Wow.
"The network – named Beelines, in homage to Manchester’s civic symbol of the worker bee – includes 75 miles of Dutch-style segregated lanes and will be the largest joined-up network in the UK.
The plans, published on Wednesday, have a combined cost of around £500m and represent a first step in £1.5bn planned investment.
Andy Burnham, Greater Manchester’s mayor, has allocated £160m of the government’s Transforming Cities fund to the project’s first four years, bringing the total spend on cycling and walking in Greater Manchester to around £15 per head. This funding is at the levels seen in cycling Meccas such as Copenhagen and Amsterdam and higher than in any other UK city, according to Chris Boardman, the region’s walking and cycling commissioner.

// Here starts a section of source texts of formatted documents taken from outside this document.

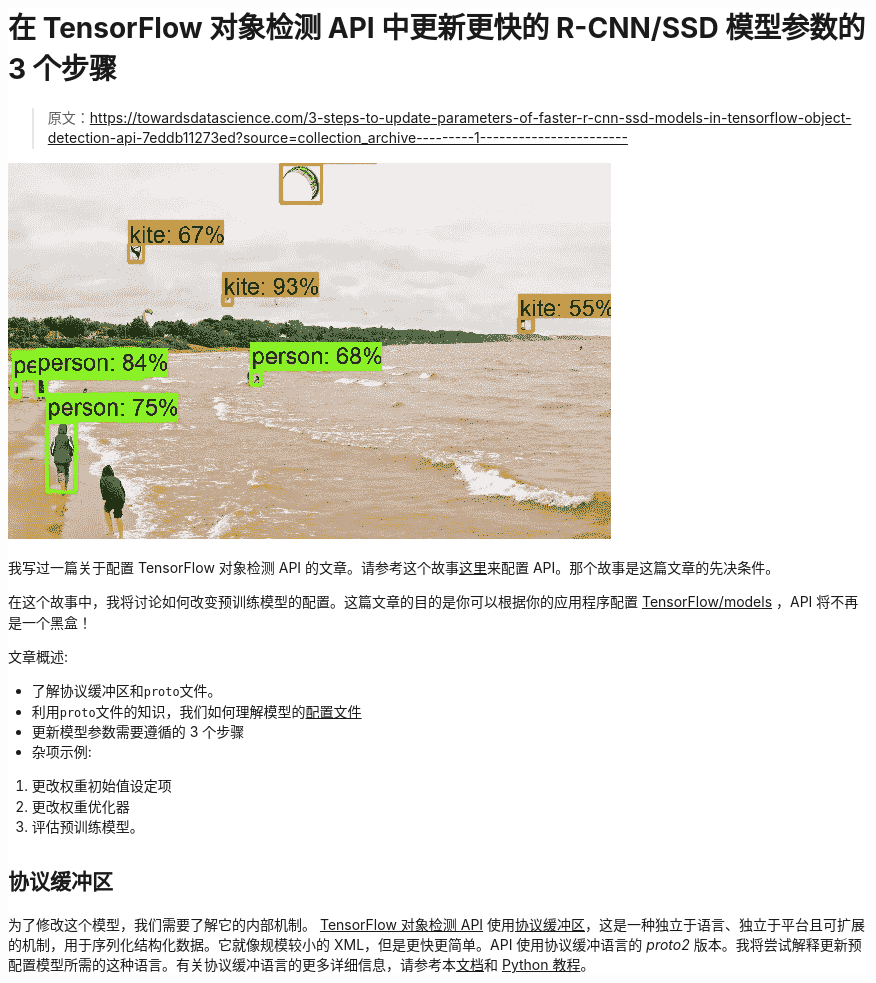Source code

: # 在 TensorFlow 对象检测 API 中更新更快的 R-CNN/SSD 模型参数的 3 个步骤

> 原文：<https://towardsdatascience.com/3-steps-to-update-parameters-of-faster-r-cnn-ssd-models-in-tensorflow-object-detection-api-7eddb11273ed?source=collection_archive---------1----------------------->

![](img/ef79649fa2e29605c43c7d0871526325.png)

我写过一篇关于配置 TensorFlow 对象检测 API 的文章。请参考这个故事[这里](https://becominghuman.ai/tensorflow-object-detection-api-tutorial-training-and-evaluating-custom-object-detector-ed2594afcf73)来配置 API。那个故事是这篇文章的先决条件。

在这个故事中，我将讨论如何改变预训练模型的配置。这篇文章的目的是你可以根据你的应用程序配置 [TensorFlow/models](https://github.com/tensorflow/models) ，API 将不再是一个黑盒！

文章概述:

*   了解协议缓冲区和`proto`文件。
*   利用`proto`文件的知识，我们如何理解模型的[配置文件](https://github.com/tensorflow/models/tree/master/research/object_detection/samples/configs)
*   更新模型参数需要遵循的 3 个步骤
*   杂项示例:

1.  更改权重初始值设定项
2.  更改权重优化器
3.  评估预训练模型。

## 协议缓冲区

为了修改这个模型，我们需要了解它的内部机制。 [TensorFlow 对象检测 API](https://github.com/tensorflow/models/) 使用[协议缓冲区](https://developers.google.com/protocol-buffers/)，这是一种独立于语言、独立于平台且可扩展的机制，用于序列化结构化数据。它就像规模较小的 XML，但是更快更简单。API 使用协议缓冲语言的 *proto2* 版本。我将尝试解释更新预配置模型所需的这种语言。有关协议缓冲语言的更多详细信息，请参考本[文档](https://developers.google.com/protocol-buffers/docs/proto)和 [Python 教程](https://developers.google.com/protocol-buffers/docs/pythontutorial)。
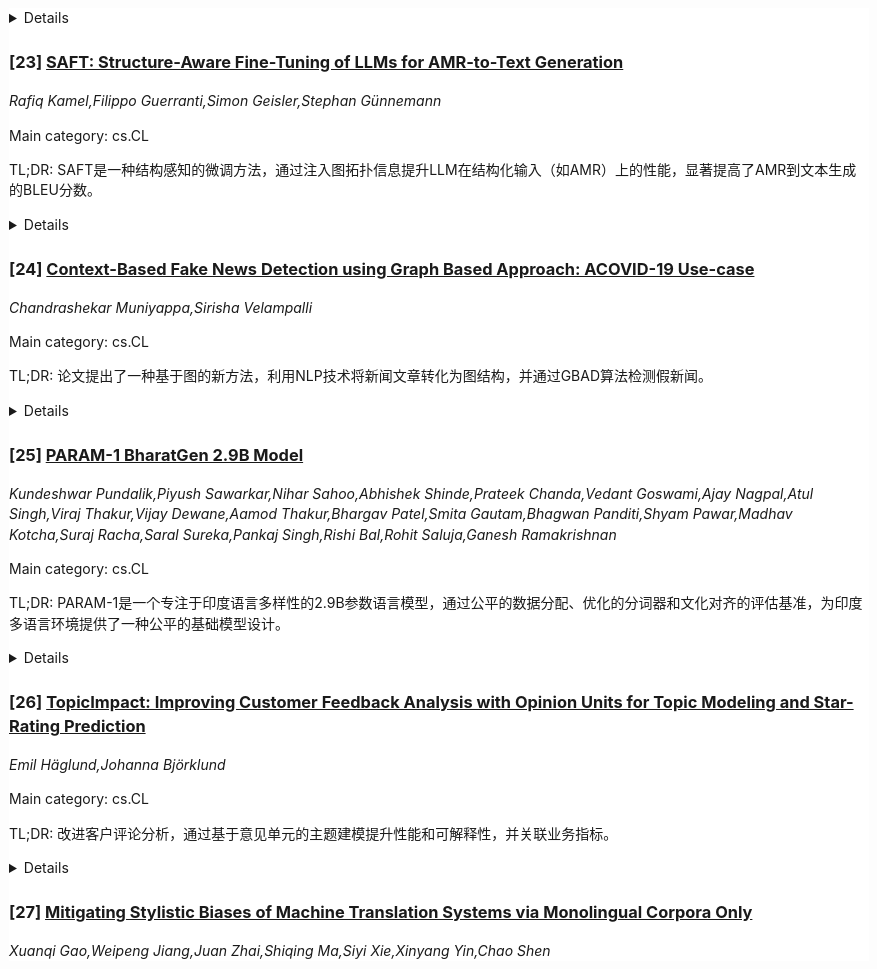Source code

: 
<details><summary>Details</summary></details>


### [23] [SAFT: Structure-Aware Fine-Tuning of LLMs for AMR-to-Text Generation](https://arxiv.org/abs/2507.13381)
*Rafiq Kamel,Filippo Guerranti,Simon Geisler,Stephan Günnemann*

Main category: cs.CL

TL;DR: SAFT是一种结构感知的微调方法，通过注入图拓扑信息提升LLM在结构化输入（如AMR）上的性能，显著提高了AMR到文本生成的BLEU分数。


<details><summary>Details</summary></details>


### [24] [Context-Based Fake News Detection using Graph Based Approach: ACOVID-19 Use-case](https://arxiv.org/abs/2507.13382)
*Chandrashekar Muniyappa,Sirisha Velampalli*

Main category: cs.CL

TL;DR: 论文提出了一种基于图的新方法，利用NLP技术将新闻文章转化为图结构，并通过GBAD算法检测假新闻。


<details><summary>Details</summary></details>


### [25] [PARAM-1 BharatGen 2.9B Model](https://arxiv.org/abs/2507.13390)
*Kundeshwar Pundalik,Piyush Sawarkar,Nihar Sahoo,Abhishek Shinde,Prateek Chanda,Vedant Goswami,Ajay Nagpal,Atul Singh,Viraj Thakur,Vijay Dewane,Aamod Thakur,Bhargav Patel,Smita Gautam,Bhagwan Panditi,Shyam Pawar,Madhav Kotcha,Suraj Racha,Saral Sureka,Pankaj Singh,Rishi Bal,Rohit Saluja,Ganesh Ramakrishnan*

Main category: cs.CL

TL;DR: PARAM-1是一个专注于印度语言多样性的2.9B参数语言模型，通过公平的数据分配、优化的分词器和文化对齐的评估基准，为印度多语言环境提供了一种公平的基础模型设计。


<details><summary>Details</summary></details>


### [26] [TopicImpact: Improving Customer Feedback Analysis with Opinion Units for Topic Modeling and Star-Rating Prediction](https://arxiv.org/abs/2507.13392)
*Emil Häglund,Johanna Björklund*

Main category: cs.CL

TL;DR: 改进客户评论分析，通过基于意见单元的主题建模提升性能和可解释性，并关联业务指标。


<details><summary>Details</summary></details>


### [27] [Mitigating Stylistic Biases of Machine Translation Systems via Monolingual Corpora Only](https://arxiv.org/abs/2507.13395)
*Xuanqi Gao,Weipeng Jiang,Juan Zhai,Shiqing Ma,Siyi Xie,Xinyang Yin,Chao Shen*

He said he was “absolutely unapologetic” that his plans would take space away from cars and could make motor journeys slower in what is already a traffic-snarled region.
“If you want to make people change their habits you’ve got to give them a viable alternative and in some cases that’s reprioritising streets and that’s what we are doing,” he said in an interview with the Guardian.
“We’ve given way too much priority to the vociferous minority,” said Boardman, referencing motorists. “We’ve wrongly prioritised road space.” Studies in New York found that 80% of people on roads were pedestrians on the pavement, which “gave engineers the courage to change street design” he said."